Subsection (F) provides that, in determining spousal support, recognition is to be given to the impact of a spouse’s absence from the job market on earning capacity:
“The extent to which the present and future earning capacity of a party is impaired due to the party’s extended absence from the job market to perform the role of homemaker, the extent to which suitable job opportunities are unavailable to a party considering the age of the party and the length of time reasonably anticipated for a party to obtain training or updating of career or job skills. In a case of a party’s extended absence from the job market to perform the role of homemaker, where it is likely that the party will never substantially recover from the loss of economic position due to the extended absence, and where the other party has, during the marriage, achieved a substantially advantageous economic position through the joint efforts of the parties, the court may award the disadvantaged party support as compensation therefor, so that the standard of living for the disadvantaged party will not be overly disproportionate to that enjoyed during the marriage, to the extent that that is practicable.”
Wife’s absence from the job market affected her earning capacity. Presently, there is a significant difference between the earning capacities of husband and wife. Even if, by reason of her additional training the discrepancy should lessen, husband will likely always have greater earning capacity.
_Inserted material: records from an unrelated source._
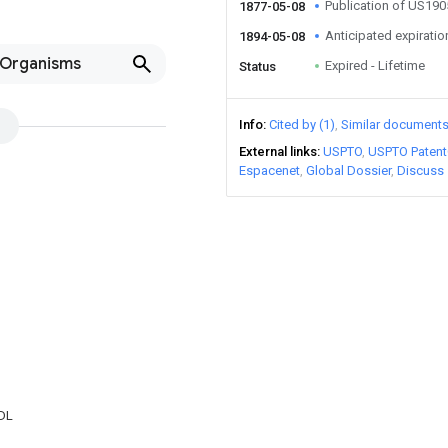
Publication of US19
1877-05-08
Anticipated expiratio
1894-05-08
-Organisms
Expired - Lifetime
Status
Info
Cited by (1)
Similar document
External links
USPTO
USPTO Patent
Espacenet
Global Dossier
Discuss
DL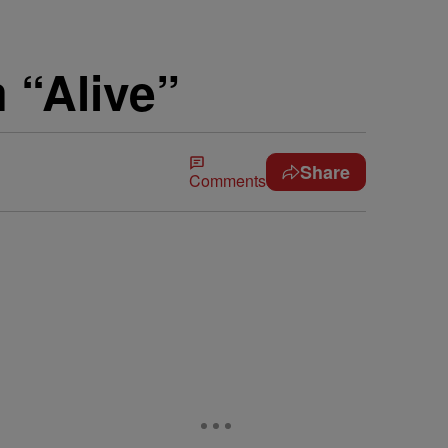
 “Alive”
Share
Comments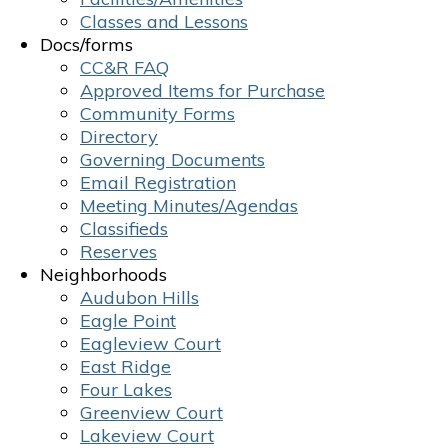
Classes and Lessons
Docs/forms
CC&R FAQ
Approved Items for Purchase
Community Forms
Directory
Governing Documents
Email Registration
Meeting Minutes/Agendas
Classifieds
Reserves
Neighborhoods
Audubon Hills
Eagle Point
Eagleview Court
East Ridge
Four Lakes
Greenview Court
Lakeview Court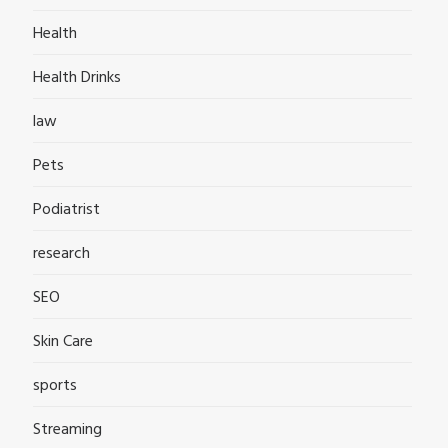
Health
Health Drinks
law
Pets
Podiatrist
research
SEO
Skin Care
sports
Streaming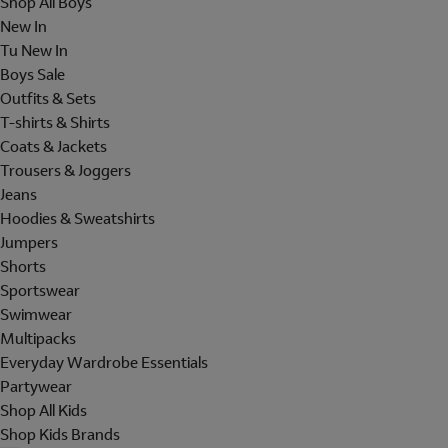
Shop All Boys
New In
Tu New In
Boys Sale
Outfits & Sets
T-shirts & Shirts
Coats & Jackets
Trousers & Joggers
Jeans
Hoodies & Sweatshirts
Jumpers
Shorts
Sportswear
Swimwear
Multipacks
Everyday Wardrobe Essentials
Partywear
Shop All Kids
Shop Kids Brands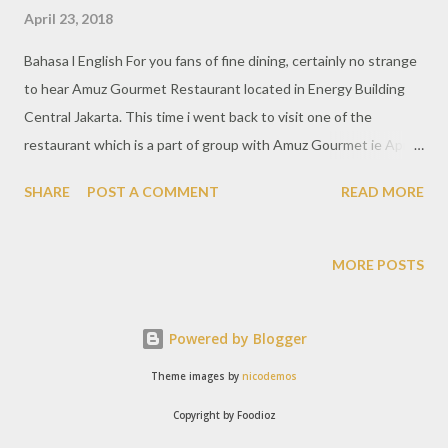
April 23, 2018
Bahasa l English For you fans of fine dining, certainly no strange
to hear Amuz Gourmet Restaurant located in Energy Building
Central Jakarta. This time i went back to visit one of the
restaurant which is a part of group with Amuz Gourmet ie Aprez
Cafe and it is also located in the same location. Aprez offers a
SHARE
POST A COMMENT
READ MORE
different concept with a very affordable buffet dining. But no
doubt, according to the concept of Amuz, this restaurant also
has an elegant interior, marble pattern with dark colors
MORE POSTS
throughout the room gives a luxurious touch Aprez offers
varied dining packages starting at Rp 150,000 per person. The
Powered by Blogger
international buffet menu is quite varied and the quality of the
ingredients are good. Taste offered in accordance with the
Theme images by
nicodemos
tongue of the people of Indonesia really suitable. Each choice of
Copyright by Foodioz
the package of course with a dish of different foods. In addition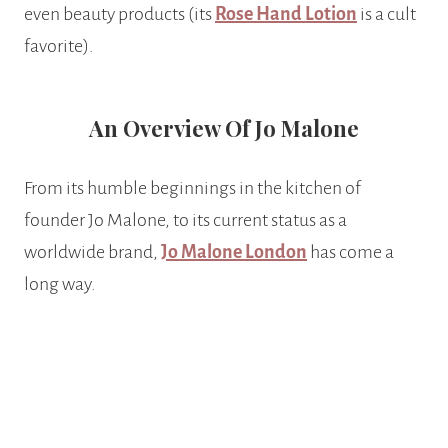
even beauty products (its
Rose Hand Lotion
is a cult
favorite).
An Overview Of Jo Malone
From its humble beginnings in the kitchen of
founder Jo Malone, to its current status as a
worldwide brand,
Jo Malone London
has come a
long way.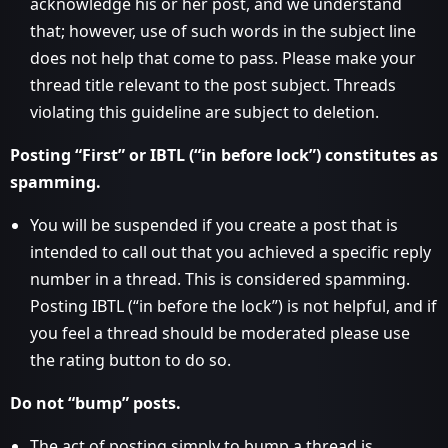
acknowledge his or her post, and we understand
that; however, use of such words in the subject line
does not help that come to pass. Please make your
thread title relevant to the post subject. Threads
violating this guideline are subject to deletion.
Posting “First” or IBTL (“in before lock”) constitutes as
spamming.
You will be suspended if you create a post that is
intended to call out that you achieved a specific reply
number in a thread. This is considered spamming.
Posting IBTL (“in before the lock”) is not helpful, and if
you feel a thread should be moderated please use
the rating button to do so.
Do not “bump” posts.
The act of posting simply to bump a thread is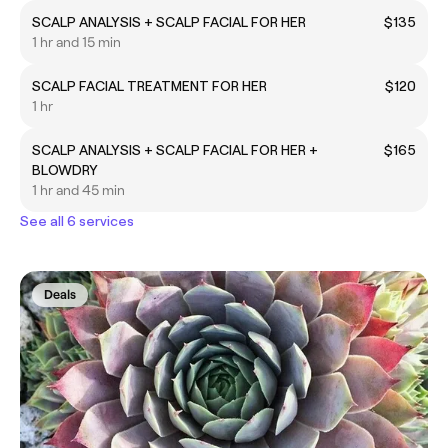
SCALP ANALYSIS + SCALP FACIAL FOR HER
$135
1 hr and 15 min
SCALP FACIAL TREATMENT FOR HER
$120
1 hr
SCALP ANALYSIS + SCALP FACIAL FOR HER +
$165
BLOWDRY
1 hr and 45 min
See all 6 services
Deals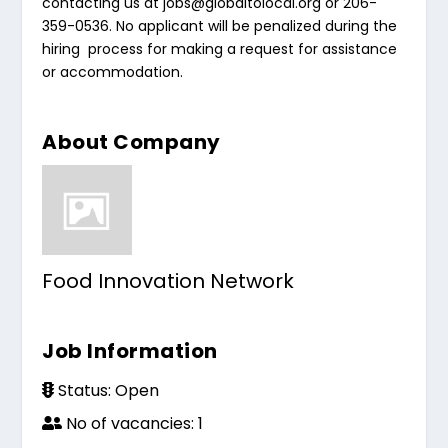
contacting us at
jobs@globaltolocal.org
or 206-
359-0536. No applicant will be penalized during the
hiring process for making a request for assistance
or accommodation.
About Company
Food Innovation Network
Job Information
Status: Open
No of vacancies: 1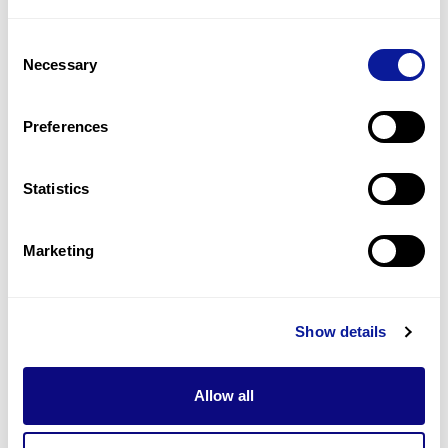
14
(
35.9
%)
Consent
Depigmented eyebrow
Necessary
Selection
13
(
33.3
%)
Depigmented eyelashes
Preferences
13
(
33.3
%)
Statistics
Last updated:
2024-06-30
Marketing
Technology
Show details
Resources
Allow all
Gene browser
Partnership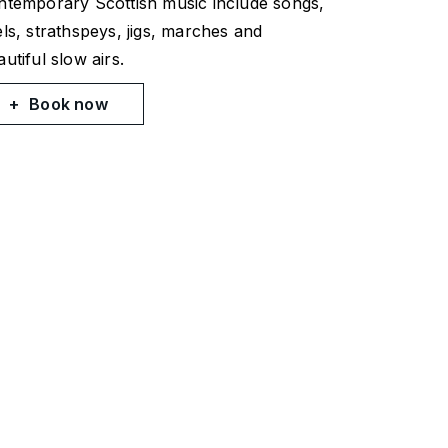
ntemporary Scottish music include songs,
els, strathspeys, jigs, marches and
utiful slow airs.
Book now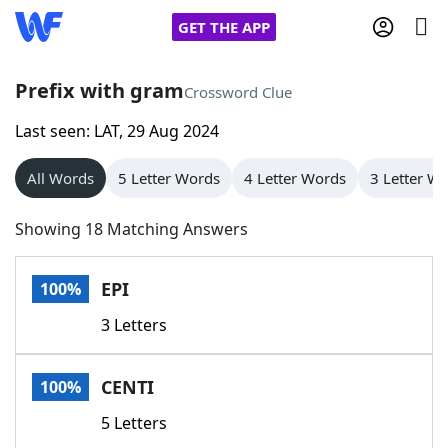
GET THE APP
Prefix with gram
Crossword Clue
Last seen: LAT, 29 Aug 2024
Home
All Words
5 Letter Words
4 Letter Words
3 Letter W
Words With Friends
Cheat
Showing 18 Matching Answers
NYT Crossplay Cheat
EPI
100%
Scrabble
Helpers
3 Letters
Today's NYT Games
Hints & Answers
CENTI
100%
Word Games
Helpers
5 Letters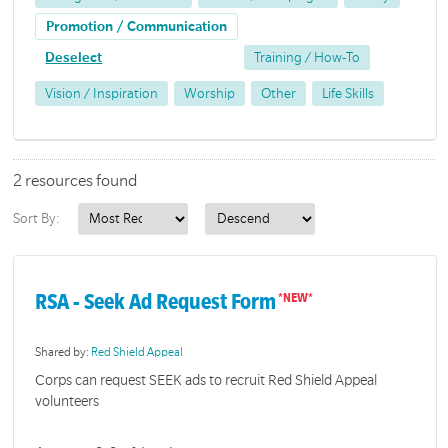
Promotion / Communication
Deselect
Training / How-To
Vision / Inspiration
Worship
Other
Life Skills
2 resources found
Sort By:
RSA - Seek Ad Request Form
Shared by:
Red Shield Appeal
Corps can request SEEK ads to recruit Red Shield Appeal
volunteers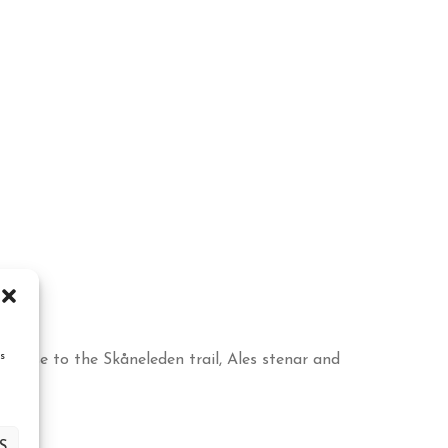
s
 close to the Skåneleden trail, Ales stenar and
S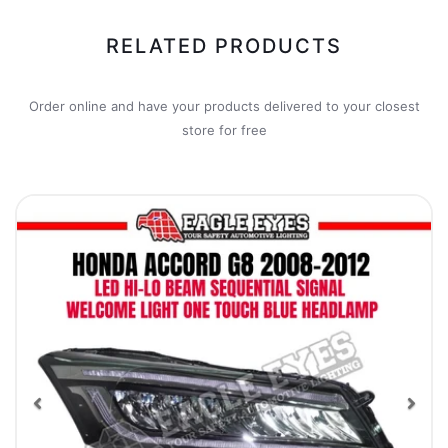
RELATED PRODUCTS
Order online and have your products delivered to your closest
store for free
Previous
Nex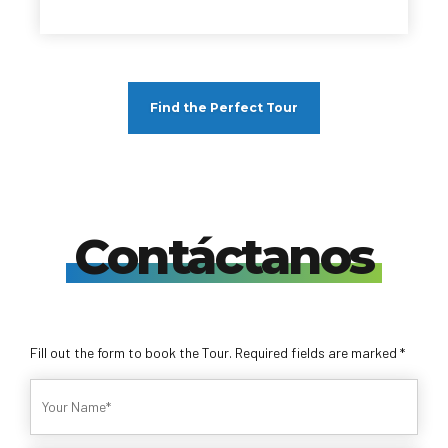
Find the Perfect Tour
Contáctanos
Fill out the form to book the Tour. Required fields are marked *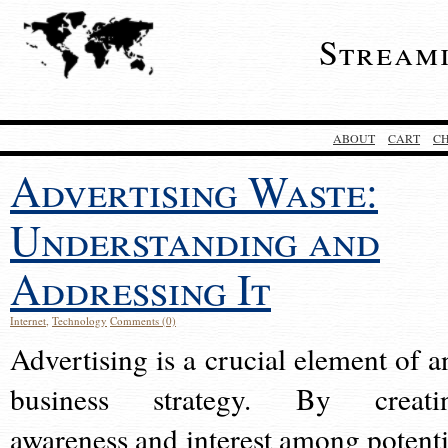
Stream
ABOUT
CART
C
Advertising Waste:
Understanding and
Addressing It
Internet
,
Technology
Comments (0)
Advertising is a crucial element of a
business strategy. By creati
awareness and interest among potenti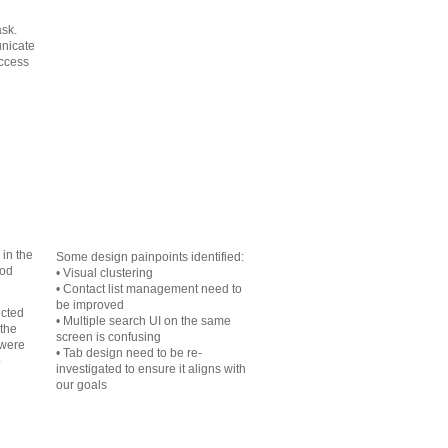
ask.
nicate
access
in the
Some design painpoints identified:
ood
• Visual clustering
• Contact list management need to
be improved
ucted
• Multiple search UI on the same
 the
screen is confusing
 were
• Tab design need to be re-
o
investigated to ensure it aligns with
our goals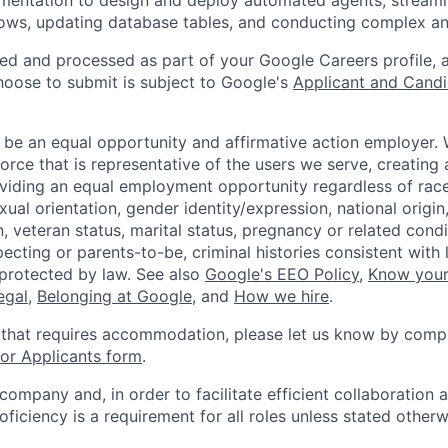
ows, updating database tables, and conducting complex an
ted and processed as part of your Google Careers profile, 
hoose to submit is subject to Google's
Applicant and Candi
 be an equal opportunity and affirmative action employer.
orce that is representative of the users we serve, creating 
viding an equal employment opportunity regardless of race,
xual orientation, gender identity/expression, national origin, 
, veteran status, marital status, pregnancy or related condi
ecting or parents-to-be, criminal histories consistent with 
 protected by law. See also
Google's EEO Policy
,
Know your
legal
,
Belonging at Google
, and
How we hire
.
 that requires accommodation, please let us know by compl
r Applicants form
.
 company and, in order to facilitate efficient collaboratio
roficiency is a requirement for all roles unless stated otherw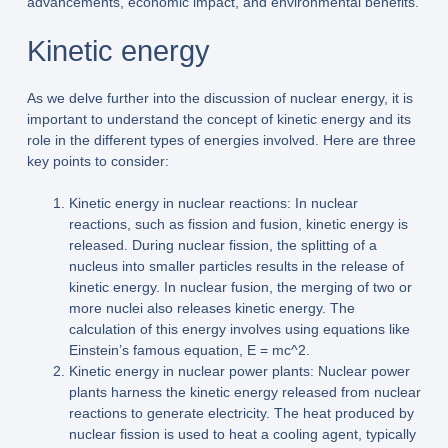
advancements, economic impact, and environmental benefits.
Kinetic energy
As we delve further into the discussion of nuclear energy, it is
important to understand the concept of kinetic energy and its
role in the different types of energies involved. Here are three
key points to consider:
Kinetic energy in nuclear reactions: In nuclear
reactions, such as fission and fusion, kinetic energy is
released. During nuclear fission, the splitting of a
nucleus into smaller particles results in the release of
kinetic energy. In nuclear fusion, the merging of two or
more nuclei also releases kinetic energy. The
calculation of this energy involves using equations like
Einstein’s famous equation, E = mc^2.
Kinetic energy in nuclear power plants: Nuclear power
plants harness the kinetic energy released from nuclear
reactions to generate electricity. The heat produced by
nuclear fission is used to heat a cooling agent, typically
However, it is not necessary for spousal support to *519equalize the parties’ earning capacity. Grove and Grove, supra, 280 Or at 353. Rather, the dependent spouse must be able to have a standard of living “not overly disproportionate” to that enjoyed during the marriage. We conclude that a spousal support award of $500 per month for five years and $300 per month for an additional ten years will achieve that objective. The initial award of $500 per month will allow wife to obtain the additional training that she needs. The $300 per month obligation for ten years gives her a significant time period to advance in her career and become self-supporting. As recognized by the court in Grove and Grove, supra, it is not just and equitable for one former spouse to look to the other for indefinite support, if self-support at a reasonable level is possible. Although we conclude that long-term support is appropriate here because of the length of the marriage, wife’s absence from the job market and the disparity in the parties’ earning capacity, we do not believe, in view of her youth and ability to work, that permanent support should be awarded.
On appeal, judgment modified to provide spousal support of $500 per month for five years from November 23,1987, and $300 per month for the next ten years; affirmed as modified; affirmed on cross-appeal. No costs to either party.